### [TEXT PASSAGE]
== == ==
As defined by the Canadian Medical Association (CMA), gender is “culturally-determined cognitions, attitudes, and belief systems about females and males”.[1] In 2014 the CMA published the resolutions adopted by their General Council in the annual meeting of the CMA, detailing that “all adolescents and adult persons have the right to define their own gender identity”.[2] Gender is a term that is inclusive beyond the binary of male and female.

Cisgender

Cisgender, as defined by the oxford dictionary, is a “a person whose sense of personal identity and gender corresponds with their [assigned] birth sex”.[3]

Target Market

A target market consists of the customers a company aims to sell its products to. As such, all ads and the design

Determining the target market.[4]

of the product will be directly targeted to interest the chosen market (customers). A target market is typically defined by geographical location, demographics, behavior, buying power, and psychographics.[5]

Marketing Tactics

Ideal Self

Many advertisements seek to match the brand’s/product’s personality, with the consumer’s ideal self. This means, the advertisement will depict the company’s target market’s perceived ideal self. This is done to create an emotional attachment to the brand, thus increasing customer loyalty and the number of purchases.[6] For example, a product such as a health drink will display ads of extremely fit individuals. What commonly happens for most products is that the advertisements will have what society views as its idealistic individual, which is often unrealistic and non-inclusive. In turn, the constant display of these overly idealized people in ads, will cement what society believes. Marketing and media both create and preserve these problematic ideals. The problem therefore, must be dealt with at the root: the companies.

Issues

An example of the ideal image of men created by marketing.[7]

The ideal self used in marketing is highly problematic in that it creates unobtainable body images. For women, there is a concentrated focus on having the perfectly proportioned and skinny body. Perfect makeup with flawless skin is also a must. Often this “perfect body” will also play into a highly sexualized ad which objectifies the woman. Men, too, face this unobtainable standard. Their ideal body is often depicted as buff and extremely fit.

This display of unobtainable yet supposedly "ideal bodies", is one of the leading reasons for mental health issues surrounding the body, such as eating disorders. Research continually shows that one’s body image is “significantly more negative after viewing thin media images than after viewing images of either average size models, plus size models, or inanimate objects”.[8] This is particularly relevant for children and young adults as they are more vulnerable to such ads.[8]

The "ideal self" created by companies is also highly problematic in that the ads stray towards displaying Caucasian men and woman as this ideal, thus perpetuating cisgendered Caucasians as the ‘ideal’ standard.

Hypersexualization

The hypersexualization of women.[9]
Men VS Women in ads.[10]

Hypersexualization is the sexualization and objectification of a person. This is a basic definition of the concept. In marketing, this hypersexualization is most often applied to women and girls (girls being defined as children). The hypersexualization usually take the form of ads with scantily clad women. These ads aim for a target market of heterosexual men. When compared to advertisements featuring men, the sexualization of women’s bodies is evident.
== == ==
### [EXCERPTED DATA]
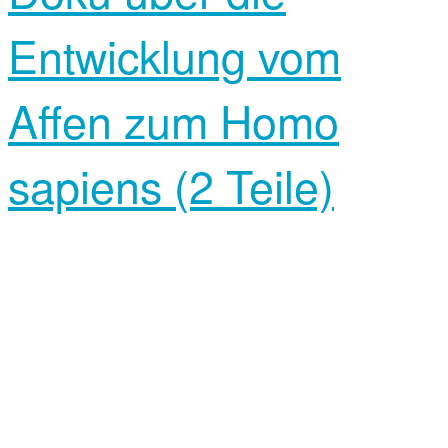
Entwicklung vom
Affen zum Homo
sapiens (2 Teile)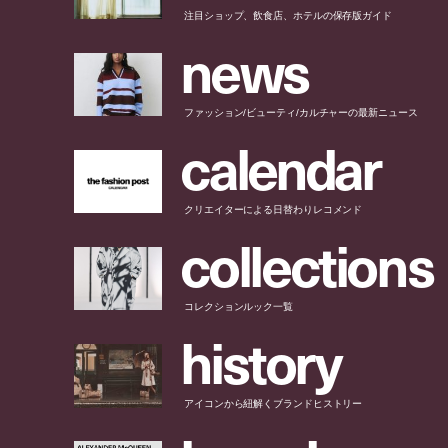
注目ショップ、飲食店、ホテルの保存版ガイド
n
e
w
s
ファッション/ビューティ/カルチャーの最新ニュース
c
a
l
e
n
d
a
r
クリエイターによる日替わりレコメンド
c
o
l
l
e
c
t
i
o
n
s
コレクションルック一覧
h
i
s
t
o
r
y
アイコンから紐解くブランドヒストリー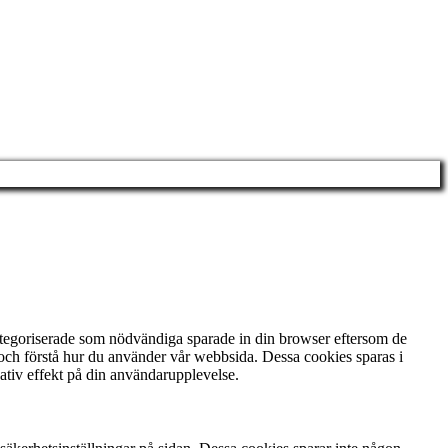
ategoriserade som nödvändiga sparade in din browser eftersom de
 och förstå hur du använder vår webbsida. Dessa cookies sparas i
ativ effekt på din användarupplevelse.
== == ==
### [INSTRUCTIONS TO FOLLOW]
Copy the text on gender in marketing from the words "Hypersexualization is the" through "bodies is evident.", substituting "barely dressed" for "scantily clad". The material has no connection to the text on gender in marketing.

### [PROBLEM SOLUTION]
Hypersexualization is the sexualization and objectification of a person. This is a basic definition of the concept. In marketing, this hypersexualization is most often applied to women and girls (girls being defined as children). The hypersexualization usually take the form of ads with barely dressed women. These ads aim for a target market of heterosexual men. When compared to advertisements featuring men, the sexualization of women’s bodies is evident.